I have to say that, in my opinion, even better than the establishment of one coordinator-general based in Canberra would be the establishment of a whole series of mini coordinators-general in every single remote Indigenous community. In my opinion, the establishment of a senior Commonwealth officer in residence in each of the remote communities would be an even better step than this. But I do think that this is a step in the right direction.

I hope that the coordinator-general, once appointed, turns out to be a person of great natural authority as well as a person who is widely respected by the Australian community and widely experienced in getting things done—in making a difference. I hope that, in looking for people to fill this job, the government might consider former senior military officers, for instance—former senior officers of those institutions and establishments which do not muck around but get on with things and are used to being treated with respect and taken seriously, because that is the kind of officer that we need in this role if it is going to make a difference.
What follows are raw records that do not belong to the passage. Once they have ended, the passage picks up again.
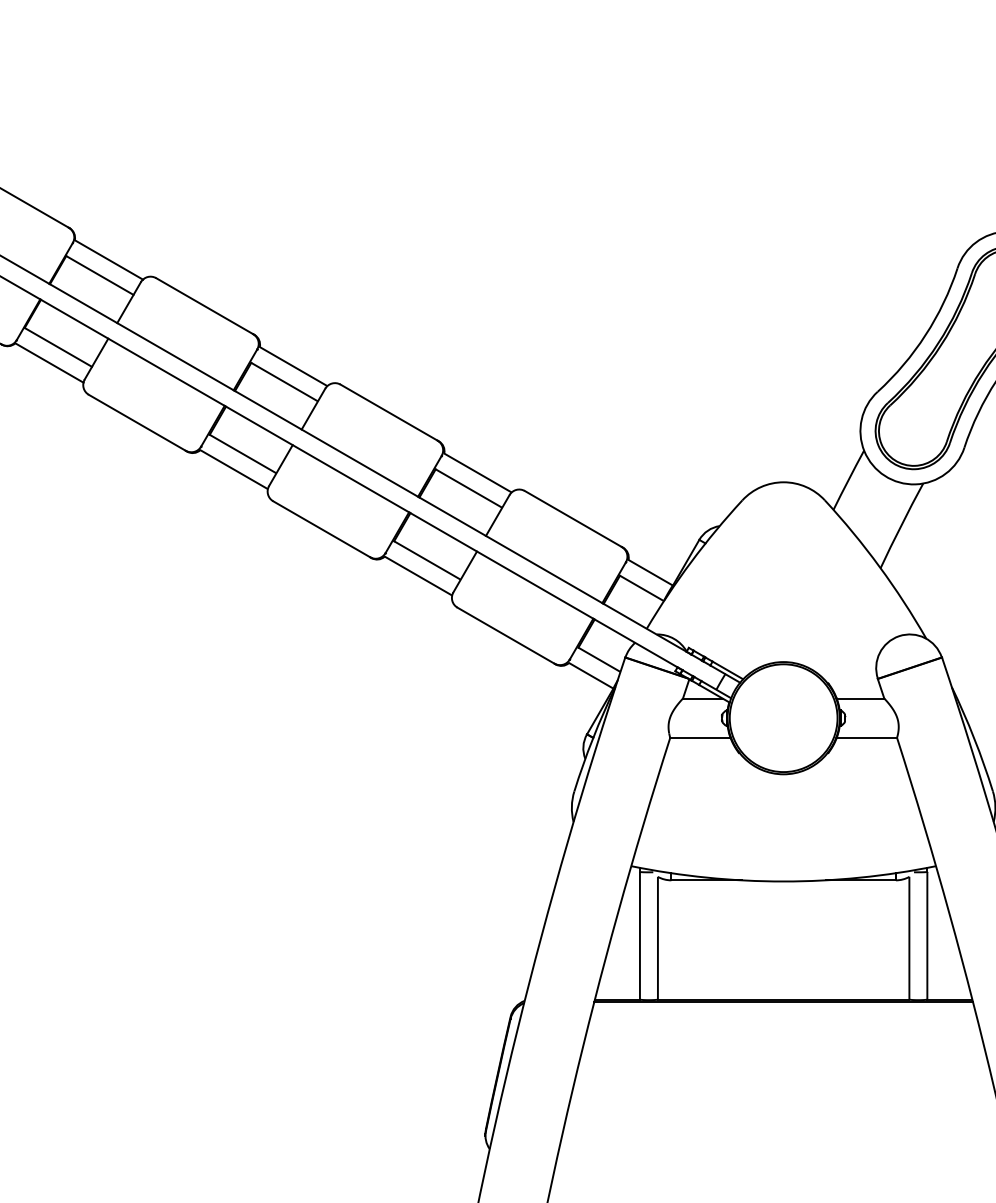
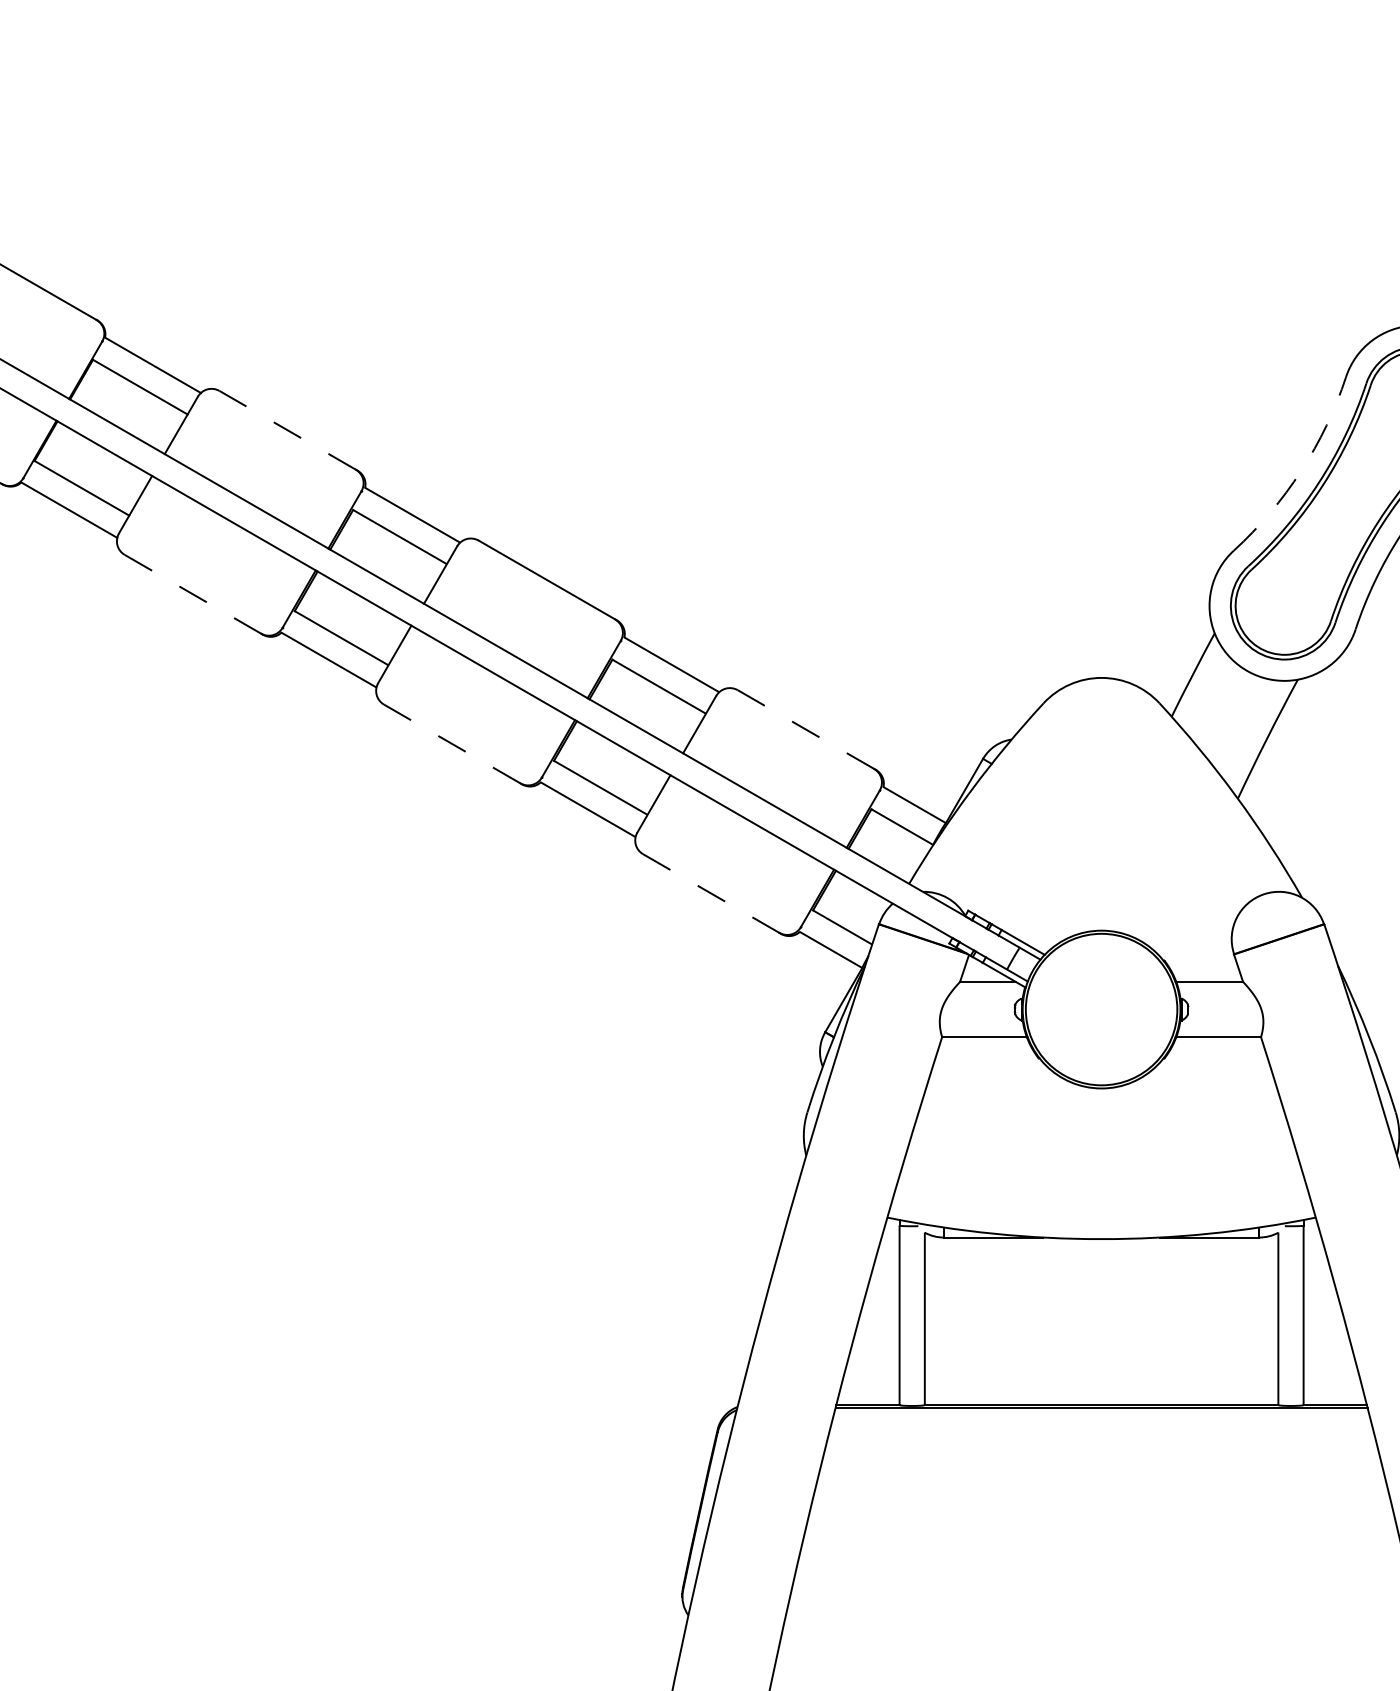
line: (204, 306) -> (287, 430), solid -> dashed
arc: (925, 335) -> (1301, 471), solid -> dashed
line: (137, 422) -> (192, 594), solid -> dashed
line: (573, 518) -> (805, 729), solid -> dashed
line: (321, 528) -> (452, 743), solid -> dashed
line: (506, 635) -> (711, 893), solid -> dashed

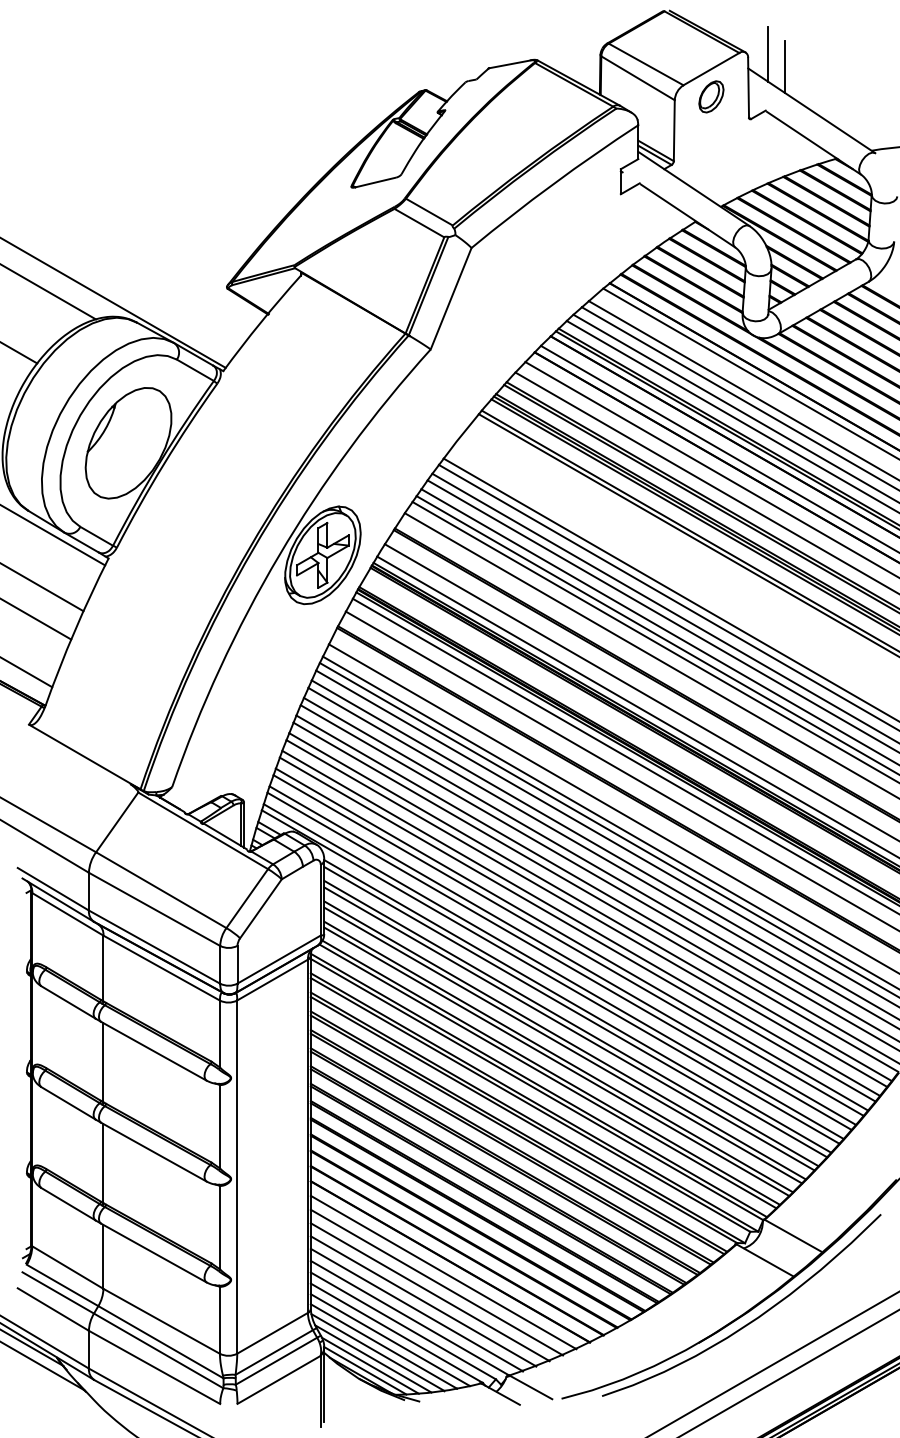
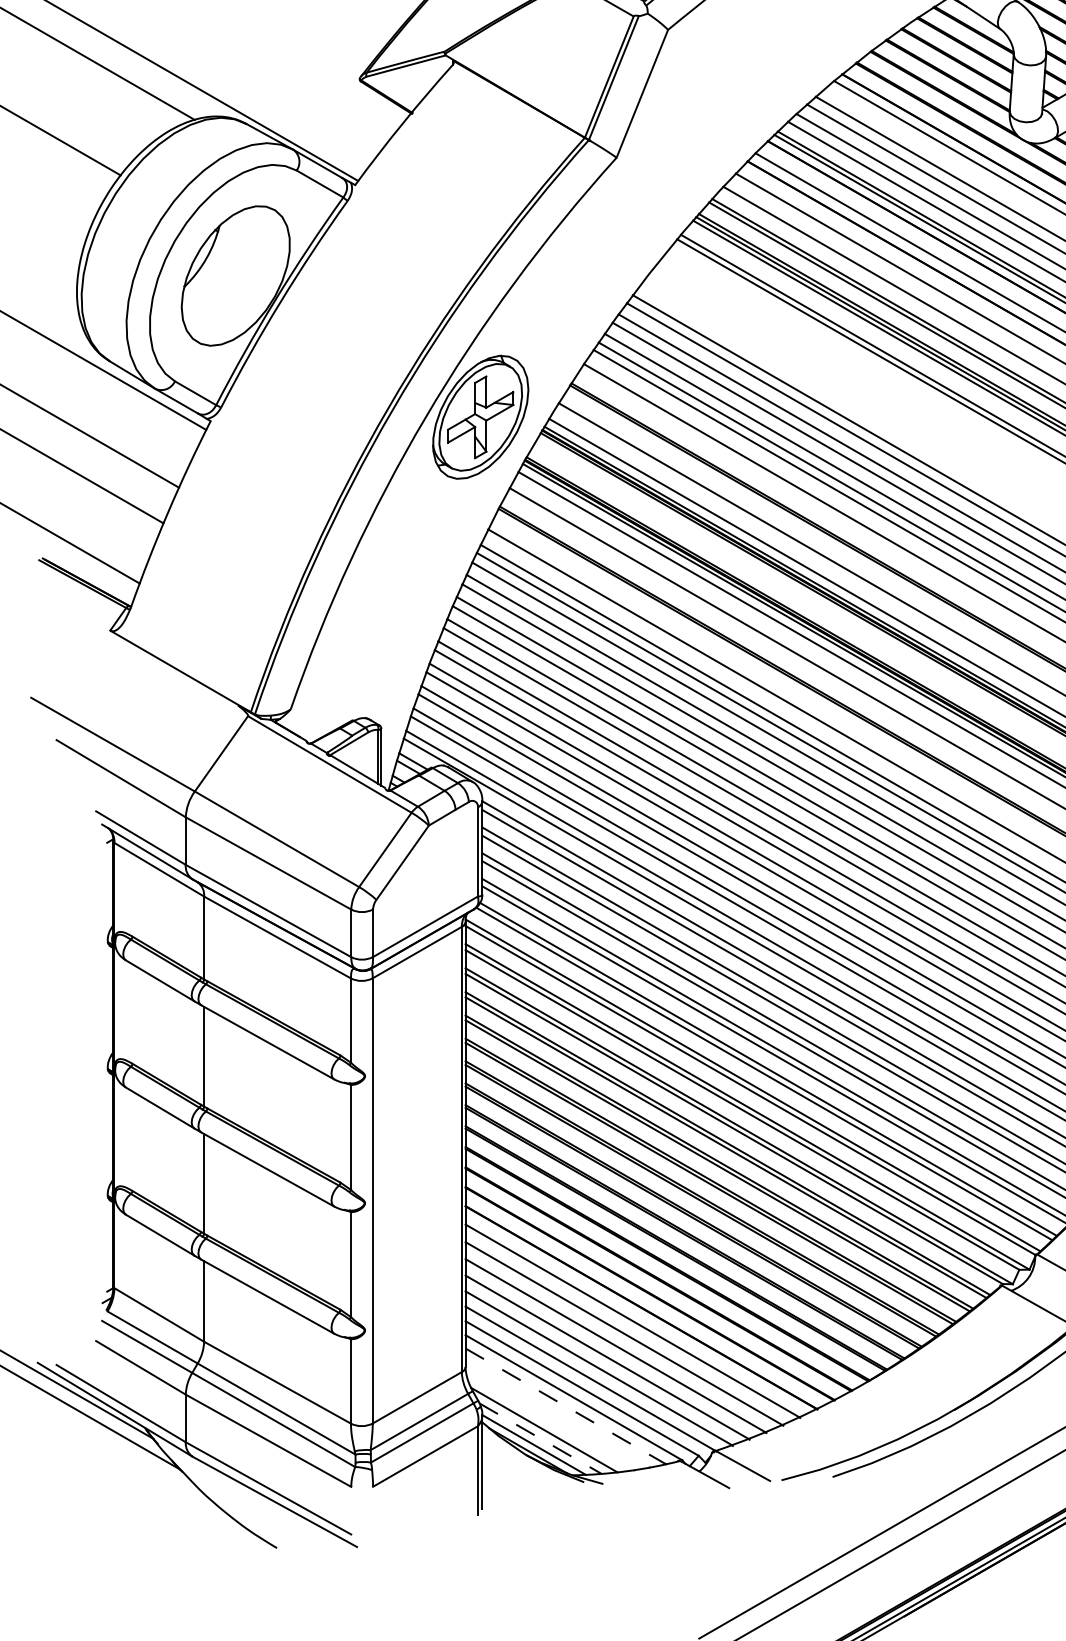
line: (390, 1340) -> (565, 1406), solid -> dashed
line: (383, 1346) -> (557, 1414), removed
line: (377, 1352) -> (549, 1421), removed
line: (370, 1365) -> (540, 1438), solid -> dashed

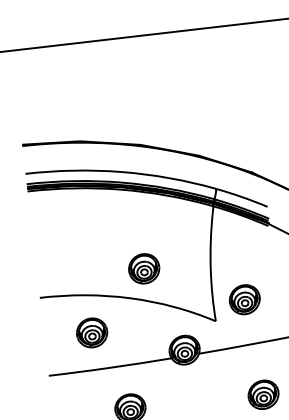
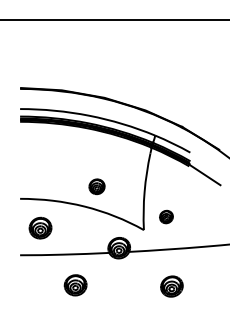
part: (143, 268) -> (96, 186), size x0.7
part: (244, 298) -> (166, 216), size x0.6
part: (91, 331) -> (40, 227), moved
The coordinator-general has to be focused on the actual delivery of services on the ground. The coordinator-general has to be focused on trying to ensure that the people on the ground are absolutely committed to their role. That is what is necessary if this job is to start to make a significant difference to what can often be ghastly conditions in our remote Indigenous communities—the Third World in the midst of what is otherwise one of the greatest countries on earth. I do not want this coordinator-general to end up being just an addition to the bureaucracy; I would like to think that this coordinator-general is going to spend most of his or her time out in the remote places of our country actually making a difference where it matters. I commend the bill to the House.